Positive trends are observed when it comes to the performance of payment systems’ indicators in the nations of the Union ( National Payments Council, 2019). The central banks of the EAEU states introduce initiatives to stimulate a non-cash operations within their countries (Table
A resolution to continue the creation of a single payment area was adopted, along with the arrangements to integrate national payment systems, such as “Elkart”, “Belkart”, and “Uzcard” during 2018-2019. An agreement was reached between the NSPK and the BELKART payment systems, intending to implement the interplay of the Russian and Belarussian payment systems. A similar arrangement was made to sign a road map for the integration with “Elkart”, the payment system of Kyrgyzstan.
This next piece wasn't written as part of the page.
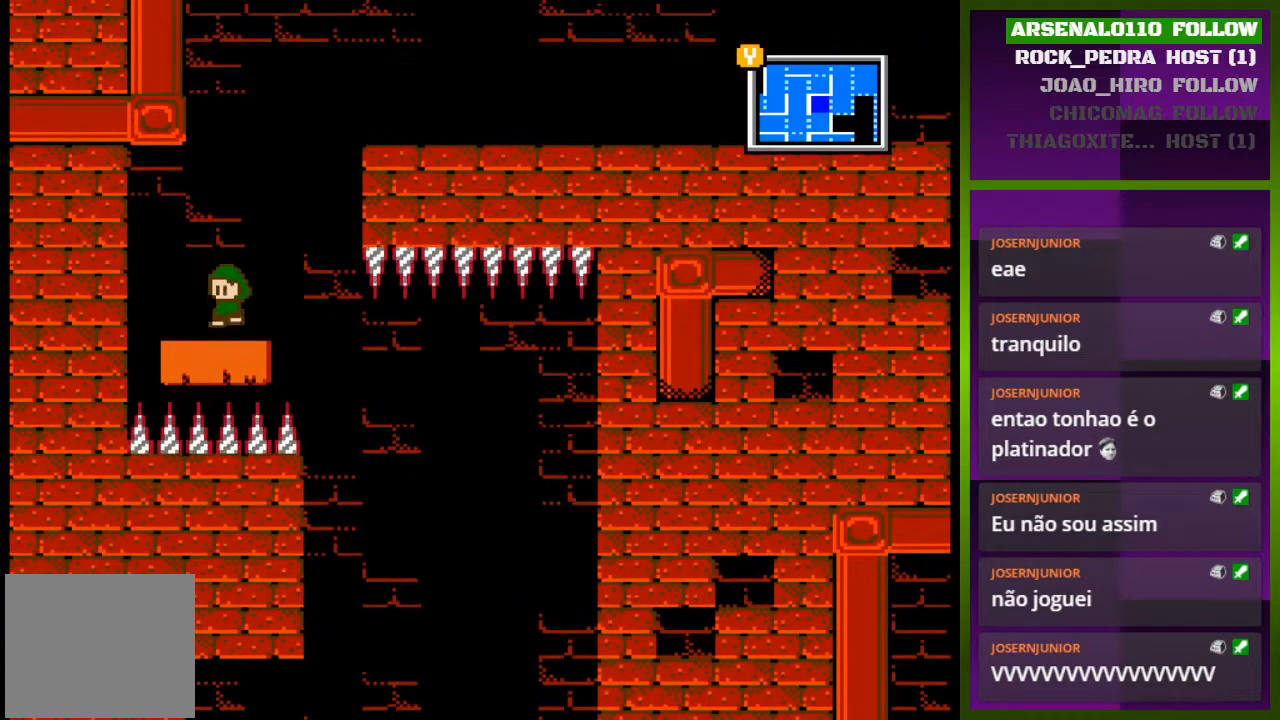
{"buttons": ["CROSS", "DPAD_RIGHT"], "events": [[100, "DPAD_RIGHT", "down"], [133, "CROSS", "down"], [300, "CROSS", "up"], [300, "DPAD_RIGHT", "up"], [367, "CROSS", "down"], [400, "DPAD_RIGHT", "down"]]}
Despite the presented improvements toward the creation of a unified financial sphere within the EAEU, it is still a challenge to predict a definite path toward the successful integration into a single payment space of the Union. The EAEU was created as a response to the current trends of global digitalization and financialization, attempting to build an independent, reliable and transparent payment infrastructure for the participating countries. The benefits toward the creation of a unified payment system are apparent: transparency and security of the operations, swiftness, reduced transaction fees, etc. However, the Eurasian integration is strongly affected by the political tensions, so any common strategic goals can be obstructed for the long term by the international disagreements ( Vinokurov, 2016). Furthermore, no great demand for non-cash transactions is observed in the EAEU states, while their decisions are sensitive to the state of the outward-looking economic policy. The formation of a single payment area will also require seamless legislation of the financial sphere within the EAEU and delegating the institution responsible for regulating this sphere. Given the current geopolitical climate, this economic integration and establishment of a single payment area can be projected in the long term, though positive tendencies are apparent even today.